A afirmação de Jesus, ontem (XXVII Domingo Comum do Ano C), de que nos chamemos de servos inúteis quando só fizermos o que devíamos ter feito (na verdade não é Ele que nos declara sermos servos inúteis, mas que o seremos se só cumprirmos deveres de uma lei que exclui os pobres) não se refere com certeza ao samaritano citado hoje, mas ao sacerdote e ao levita.
Como outrora a Jesus, também hoje aos cristãos e, concretamente, aos católicos a sociedade está a “experimentar-nos” constantemente, para constatarem se o que fazemos é coerente com o que dizemos. Hoje, pede-se aos teólogos que saibam ler a realidade de uma forma ampla, capazes de aprender a responder aos desafios graves que nos são colocados.
Paulo inspira-nos a concluir que a inércia pode-nos levar a mudar o Evangelho de Cristo, não o que se sabe de cor, mas o que se deve praticar com ações concretas e não genéricas intenções. O anúncio de que o Apóstolo fala é “grávido” de vida. Damos conta de que o que somos chamados a anunciar é de Cristo, quando mexe com a vida e não meramente com as ideias.

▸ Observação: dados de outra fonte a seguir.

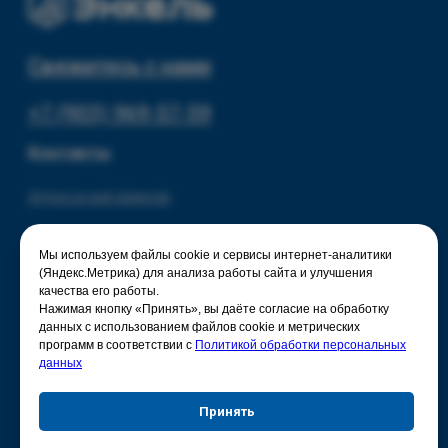
Политика конфиденциальности
Мы используем файлы cookie и сервисы интернет-аналитики
(Яндекс.Метрика) для анализа работы сайта и улучшения
качества его работы.
Нажимая кнопку «Принять», вы даёте согласие на обработку
данных с использованием файлов cookie и метрических
программ в соответствии с
Политикой обработки персональных
данных
Принять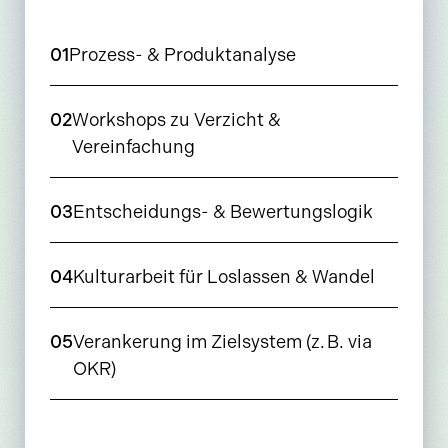
01
Prozess- & Produktanalyse
02
Workshops zu Verzicht &
Vereinfachung
03
Entscheidungs- & Bewertungslogik
04
Kulturarbeit für Loslassen & Wandel
05
Verankerung im Zielsystem (z. B. via
OKR)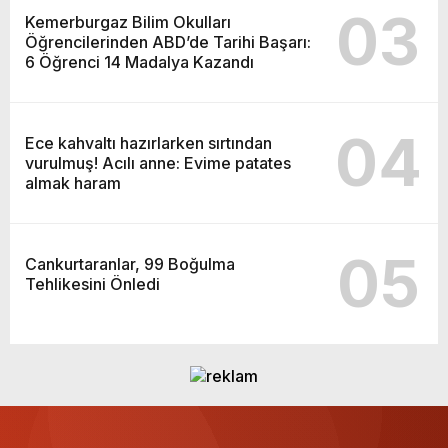
03
Kemerburgaz Bilim Okulları
Öğrencilerinden ABD’de Tarihi Başarı:
6 Öğrenci 14 Madalya Kazandı
04
Ece kahvaltı hazırlarken sırtından
vurulmuş! Acılı anne: Evime patates
almak haram
05
Cankurtaranlar, 99 Boğulma
Tehlikesini Önledi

Não admira que, à maneira da admiração que Jesus nutriu pelos samaritanos ao ponto de os usar como modelo de compaixão e ação nesta parábola, também o Papa nutra tamanha admiração por tantos não católicos que o ajudam a ver a realidade de uma maneira pacífica e sadia, retribuindo-lhe com a mesma admiração. Nem todo o abandono das assembleias litúrgicas significam um abandono da prática da fé e nem toda a prática da fé exterior significa totalmente uma prática da ética cristã. Como se costuma dizer: no meio é que está a virtude. Eu diria: é no caminho aberto por Jesus e feito com os os irmãos e irmãs que habitam na terra que está o mais alto valor cristão, uma vez que é este meio que nos levará à plenitude prometida.